The job description should define the real-life challenges the employee will likely face. Once a recent recruit has been onboarded and is completing assignments, review the job description. Then, have the employee draft their version, defining their role, reporting duties, and the value of their contribution.
Having the new employee write out their job description will let all parties know they're on the same page. It will serve to empower the employee. It also implies understanding and ownership, another critical component of employee empowerment.
- The employee has drafted and signed their job description
2. Respecting Individuality
The employee was hired for a specific reason: to carry out a defined task, or tasks. They should, however, have reasonable freedom in how they do this.

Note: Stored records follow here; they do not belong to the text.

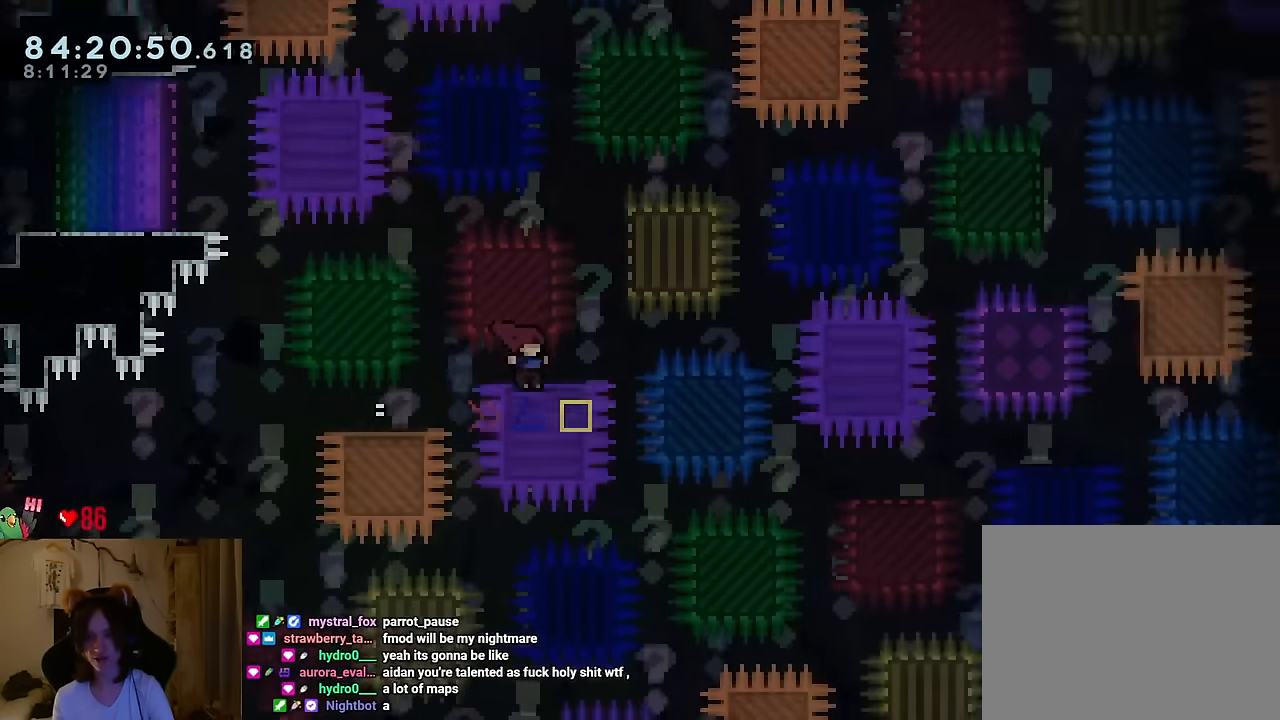
{"buttons": [], "left_stick": "right", "right_stick": "center", "events": [[34, "B", "down"], [234, "B", "up"], [267, "B", "down"], [451, "B", "up"]]}
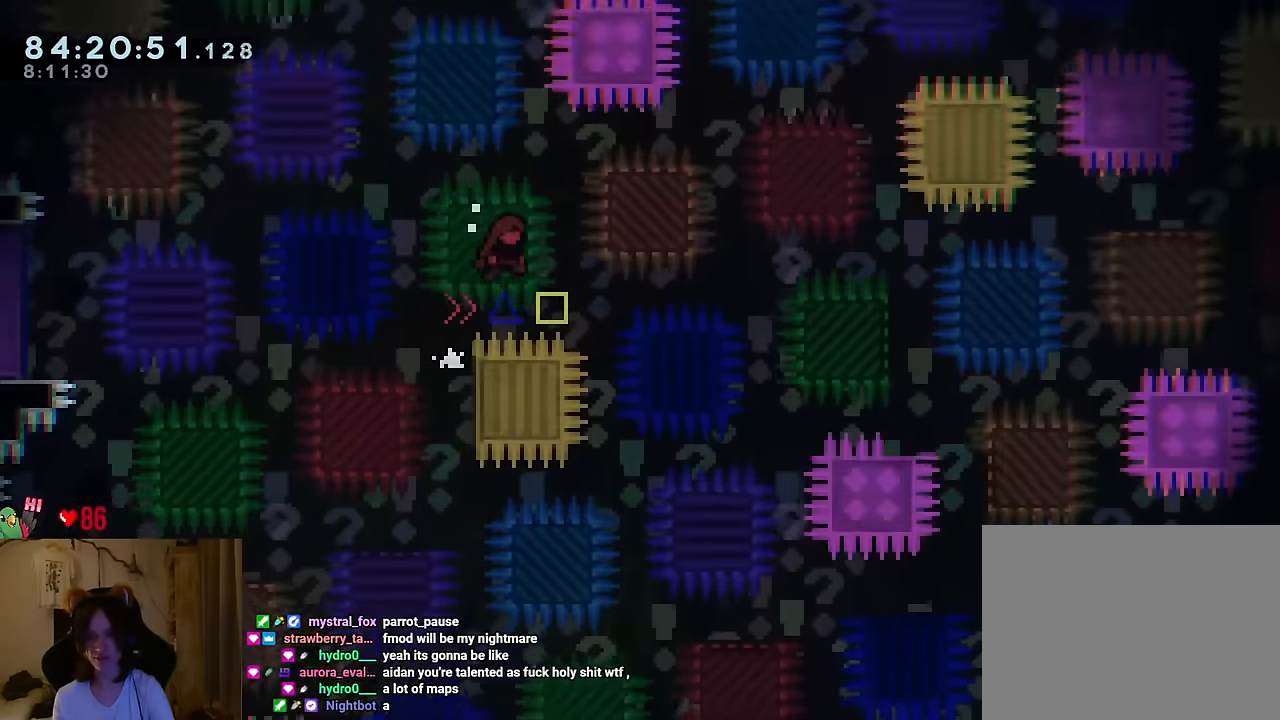
{"buttons": [], "left_stick": "right", "right_stick": "center", "events": []}
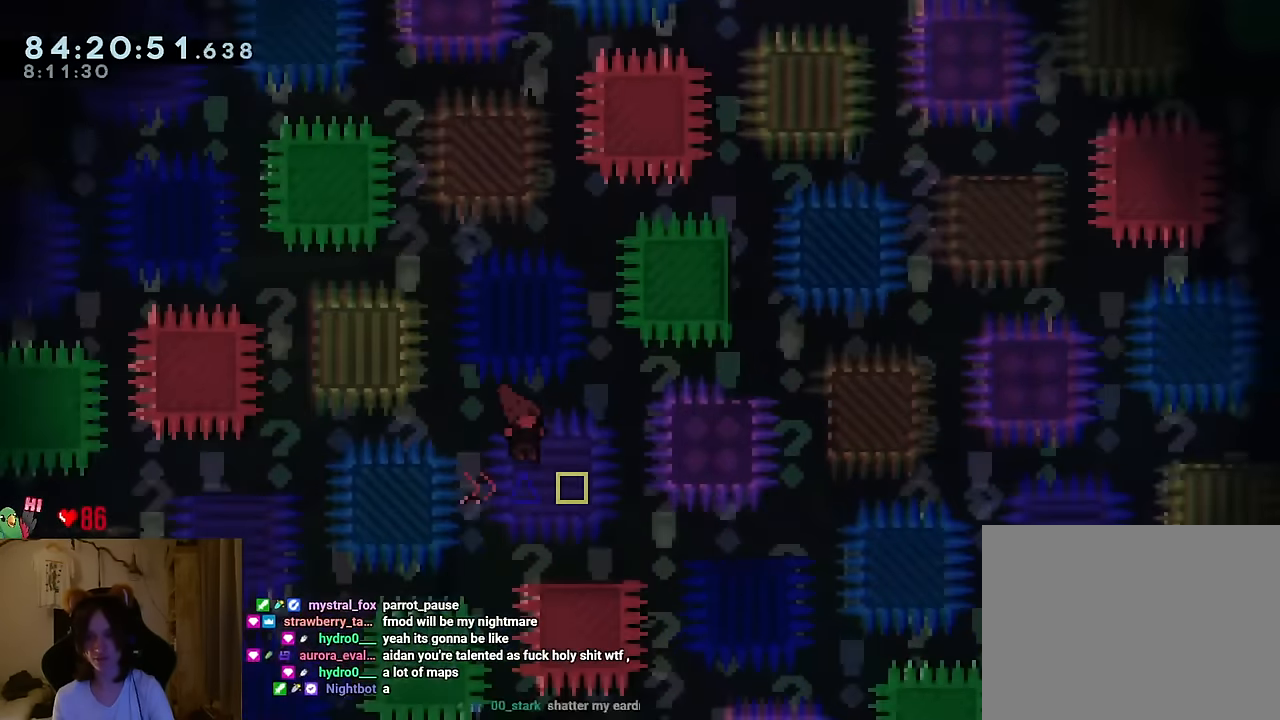
{"buttons": [], "left_stick": "right", "right_stick": "center", "events": [[233, "B", "down"], [333, "B", "up"]]}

While it may be true that the position could have been filled by several other people, to generate employee empowerment you need to convey that the employee’s uniqueness is an asset to the company. Their individuality is why they were chosen over other candidates, so they must be able to express their individuality in the work they do.
People often build or express their identity around their jobs. ‘What do you do for a living?’ is one of the most common questions we ask someone we’re just meeting.
Employees who don’t feel their job is an extension or expression of their personality will not likely be successful at it, and they’re not expected to stay with the company for long.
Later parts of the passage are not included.